Request =
Print the part of the lines below that opens with the first line and closes with the line containing "ಹೆಚ್ಚಾಗಿದ್ದುದರಿಂದ", both included, copying each line without change.

Extracted information =
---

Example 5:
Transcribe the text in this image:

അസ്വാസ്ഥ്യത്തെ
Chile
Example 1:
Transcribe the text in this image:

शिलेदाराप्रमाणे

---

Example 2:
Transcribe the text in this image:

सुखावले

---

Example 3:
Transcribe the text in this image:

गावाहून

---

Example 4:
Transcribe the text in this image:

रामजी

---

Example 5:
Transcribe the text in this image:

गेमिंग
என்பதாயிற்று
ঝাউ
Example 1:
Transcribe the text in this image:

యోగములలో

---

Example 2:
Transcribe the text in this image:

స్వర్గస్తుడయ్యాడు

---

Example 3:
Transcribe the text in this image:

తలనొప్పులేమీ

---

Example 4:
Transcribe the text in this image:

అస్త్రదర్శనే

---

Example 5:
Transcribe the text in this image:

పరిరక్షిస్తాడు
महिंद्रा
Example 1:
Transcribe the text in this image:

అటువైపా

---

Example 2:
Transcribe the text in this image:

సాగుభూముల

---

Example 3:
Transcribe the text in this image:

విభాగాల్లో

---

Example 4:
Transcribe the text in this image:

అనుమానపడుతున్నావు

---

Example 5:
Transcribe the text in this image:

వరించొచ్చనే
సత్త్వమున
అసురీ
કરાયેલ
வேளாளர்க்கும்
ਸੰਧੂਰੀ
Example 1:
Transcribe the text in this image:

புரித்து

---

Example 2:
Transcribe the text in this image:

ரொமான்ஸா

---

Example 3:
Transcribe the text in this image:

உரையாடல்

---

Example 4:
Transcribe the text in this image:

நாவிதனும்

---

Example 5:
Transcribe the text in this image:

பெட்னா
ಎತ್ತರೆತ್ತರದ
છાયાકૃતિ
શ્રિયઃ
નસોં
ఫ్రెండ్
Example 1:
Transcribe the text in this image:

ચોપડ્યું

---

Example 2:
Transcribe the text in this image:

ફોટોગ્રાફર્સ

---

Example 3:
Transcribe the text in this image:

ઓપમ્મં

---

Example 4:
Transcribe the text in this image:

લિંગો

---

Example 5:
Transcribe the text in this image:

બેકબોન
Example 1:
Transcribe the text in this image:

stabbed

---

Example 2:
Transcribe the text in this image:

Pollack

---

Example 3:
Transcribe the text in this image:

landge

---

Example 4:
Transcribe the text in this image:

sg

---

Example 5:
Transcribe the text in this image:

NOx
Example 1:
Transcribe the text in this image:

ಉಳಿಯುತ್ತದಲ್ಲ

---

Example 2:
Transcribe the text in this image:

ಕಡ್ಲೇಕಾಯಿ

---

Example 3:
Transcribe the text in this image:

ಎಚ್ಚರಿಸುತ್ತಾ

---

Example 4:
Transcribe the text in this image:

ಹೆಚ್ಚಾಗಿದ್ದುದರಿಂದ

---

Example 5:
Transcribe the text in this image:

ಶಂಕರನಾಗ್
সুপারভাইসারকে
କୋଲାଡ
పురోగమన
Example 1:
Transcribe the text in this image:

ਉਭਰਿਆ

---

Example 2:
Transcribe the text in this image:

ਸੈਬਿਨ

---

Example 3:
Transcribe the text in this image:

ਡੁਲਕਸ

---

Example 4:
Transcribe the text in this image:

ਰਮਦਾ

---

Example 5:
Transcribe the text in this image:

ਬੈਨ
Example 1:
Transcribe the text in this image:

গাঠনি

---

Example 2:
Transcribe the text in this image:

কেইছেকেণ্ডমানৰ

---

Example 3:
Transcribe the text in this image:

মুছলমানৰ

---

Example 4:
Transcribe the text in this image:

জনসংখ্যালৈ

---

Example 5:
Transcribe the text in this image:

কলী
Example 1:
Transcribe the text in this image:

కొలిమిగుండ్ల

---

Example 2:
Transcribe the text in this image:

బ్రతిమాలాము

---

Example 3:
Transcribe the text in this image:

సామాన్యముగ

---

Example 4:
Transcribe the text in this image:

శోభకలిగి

Complete response =
---

Example 5:
Transcribe the text in this image:

അസ്വാസ്ഥ്യത്തെ
Chile
Example 1:
Transcribe the text in this image:

शिलेदाराप्रमाणे

---

Example 2:
Transcribe the text in this image:

सुखावले

---

Example 3:
Transcribe the text in this image:

गावाहून

---

Example 4:
Transcribe the text in this image:

रामजी

---

Example 5:
Transcribe the text in this image:

गेमिंग
என்பதாயிற்று
ঝাউ
Example 1:
Transcribe the text in this image:

యోగములలో

---

Example 2:
Transcribe the text in this image:

స్వర్గస్తుడయ్యాడు

---

Example 3:
Transcribe the text in this image:

తలనొప్పులేమీ

---

Example 4:
Transcribe the text in this image:

అస్త్రదర్శనే

---

Example 5:
Transcribe the text in this image:

పరిరక్షిస్తాడు
महिंद्रा
Example 1:
Transcribe the text in this image:

అటువైపా

---

Example 2:
Transcribe the text in this image:

సాగుభూముల

---

Example 3:
Transcribe the text in this image:

విభాగాల్లో

---

Example 4:
Transcribe the text in this image:

అనుమానపడుతున్నావు

---

Example 5:
Transcribe the text in this image:

వరించొచ్చనే
సత్త్వమున
అసురీ
કરાયેલ
வேளாளர்க்கும்
ਸੰਧੂਰੀ
Example 1:
Transcribe the text in this image:

புரித்து

---

Example 2:
Transcribe the text in this image:

ரொமான்ஸா

---

Example 3:
Transcribe the text in this image:

உரையாடல்

---

Example 4:
Transcribe the text in this image:

நாவிதனும்

---

Example 5:
Transcribe the text in this image:

பெட்னா
ಎತ್ತರೆತ್ತರದ
છાયાકૃતિ
શ્રિયઃ
નસોં
ఫ్రెండ్
Example 1:
Transcribe the text in this image:

ચોપડ્યું

---

Example 2:
Transcribe the text in this image:

ફોટોગ્રાફર્સ

---

Example 3:
Transcribe the text in this image:

ઓપમ્મં

---

Example 4:
Transcribe the text in this image:

લિંગો

---

Example 5:
Transcribe the text in this image:

બેકબોન
Example 1:
Transcribe the text in this image:

stabbed

---

Example 2:
Transcribe the text in this image:

Pollack

---

Example 3:
Transcribe the text in this image:

landge

---

Example 4:
Transcribe the text in this image:

sg

---

Example 5:
Transcribe the text in this image:

NOx
Example 1:
Transcribe the text in this image:

ಉಳಿಯುತ್ತದಲ್ಲ

---

Example 2:
Transcribe the text in this image:

ಕಡ್ಲೇಕಾಯಿ

---

Example 3:
Transcribe the text in this image:

ಎಚ್ಚರಿಸುತ್ತಾ

---

Example 4:
Transcribe the text in this image:

ಹೆಚ್ಚಾಗಿದ್ದುದರಿಂದ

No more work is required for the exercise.